→ Document text
Class `FileChunk` then embodies the creation of a chunk and the transfer of its content into the target file. Note that the algorithm of `join_chunked()` made it so the context of the `FileChunk` instance is entered before we have any content for the chunk; the creation of the file should thus be delayed to a call to method `write()`.

In [13]:
class FileChunk:
    """
    Delays the creation of a chunk file until the user commits to writing something in it.
    """
    
    def __init__(self, path: os.PathLike, limit: int) -> None:
        self._path = path
        self._file: Optional[io.RawByteIO] = None
        self._limit = limit
        self._size = 0
        
    def __enter__(self) -> "FileChunk":
        return self
    
    def __exit__(self, type_exc, value_exc, tb_exc) -> bool:
        if self._file is not None:
            self._file.close()

→ Description of the task
Copy the entire `FileChunk` excerpt above verbatim, from its opening sentence through the final line of code.

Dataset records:

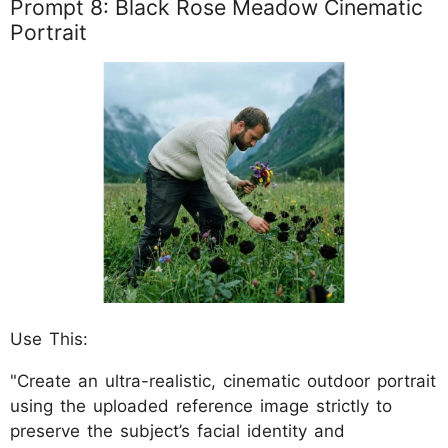
Prompt 8: Black Rose Meadow Cinematic
Portrait
Use This:
"Create an ultra-realistic, cinematic outdoor portrait
using the uploaded reference image strictly to
preserve the subject’s facial identity and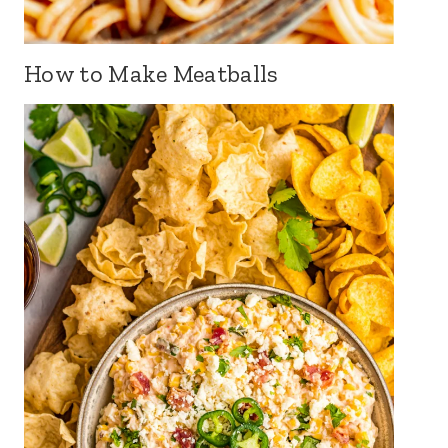
How to Make Meatballs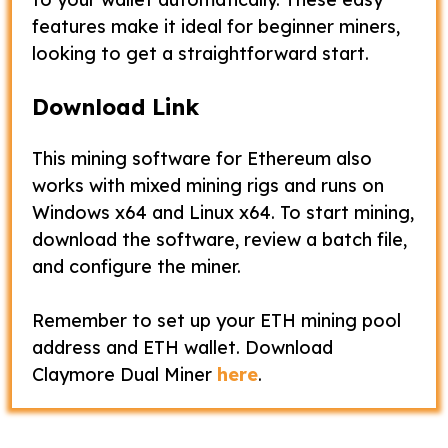
features make it ideal for beginner miners,
looking to get a straightforward start.
Download Link
This mining software for Ethereum also
works with mixed mining rigs and runs on
Windows x64 and Linux x64. To start mining,
download the software, review a batch file,
and configure the miner.
Remember to set up your ETH mining pool
address and ETH wallet. Download
Claymore Dual Miner
here
.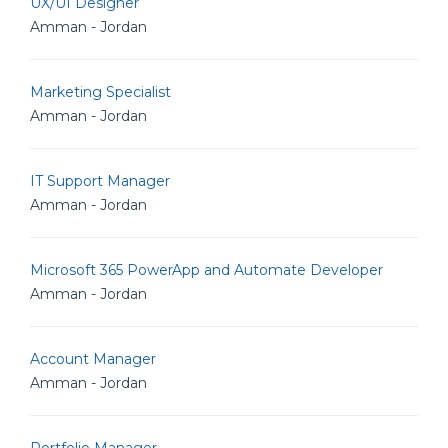
UX/UI Designer
Amman - Jordan
Marketing Specialist
Amman - Jordan
IT Support Manager
Amman - Jordan
Microsoft 365 PowerApp and Automate Developer
Amman - Jordan
Account Manager
Amman - Jordan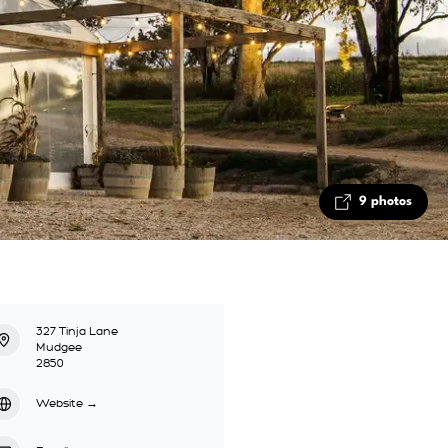
9 photos
327 Tinja Lane
Mudgee
2850
Website
→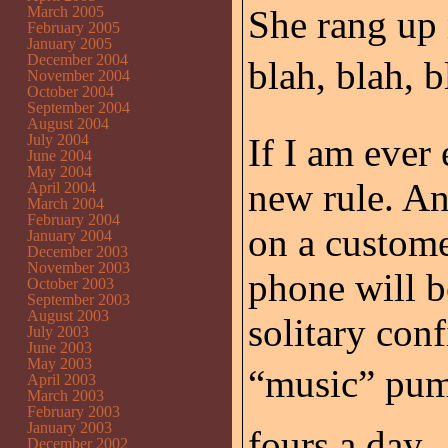
March 2005
She rang up 
February 2005
January 2005
December 2004
blah, blah, b
November 2004
October 2004
September 2004
August 2004
July 2004
If I am ever 
June 2004
May 2004
new rule. A
April 2004
March 2004
February 2004
on a custome
January 2004
December 2003
November 2003
phone will b
October 2003
September 2003
August 2003
solitary co
July 2003
June 2003
May 2003
“music” pum
April 2003
March 2003
February 2003
January 2003
fours a day.
December 2002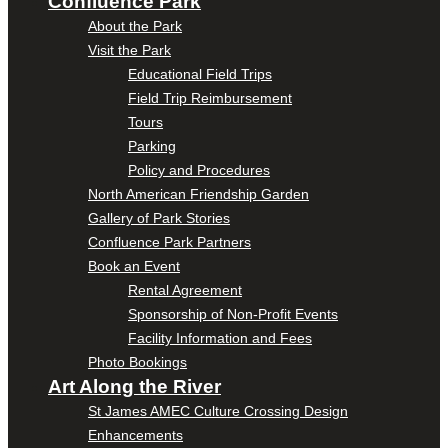
Confluence Park
About the Park
Visit the Park
Educational Field Trips
Field Trip Reimbursement
Tours
Parking
Policy and Procedures
North American Friendship Garden
Gallery of Park Stories
Confluence Park Partners
Book an Event
Rental Agreement
Sponsorship of Non-Profit Events
Facility Information and Fees
Photo Bookings
Art Along the River
St James AMEC Culture Crossing Design
Enhancements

→ Solution for this exercise
Class `FileChunk` then embodies the creation of a chunk and the transfer of its content into the target file. Note that the algorithm of `join_chunked()` made it so the context of the `FileChunk` instance is entered before we have any content for the chunk; the creation of the file should thus be delayed to a call to method `write()`.

In [13]:
class FileChunk:
    """
    Delays the creation of a chunk file until the user commits to writing something in it.
    """
    
    def __init__(self, path: os.PathLike, limit: int) -> None:
        self._path = path
        self._file: Optional[io.RawByteIO] = None
        self._limit = limit
        self._size = 0
        
    def __enter__(self) -> "FileChunk":
        return self
    
    def __exit__(self, type_exc, value_exc, tb_exc) -> bool:
        if self._file is not None:
            self._file.close()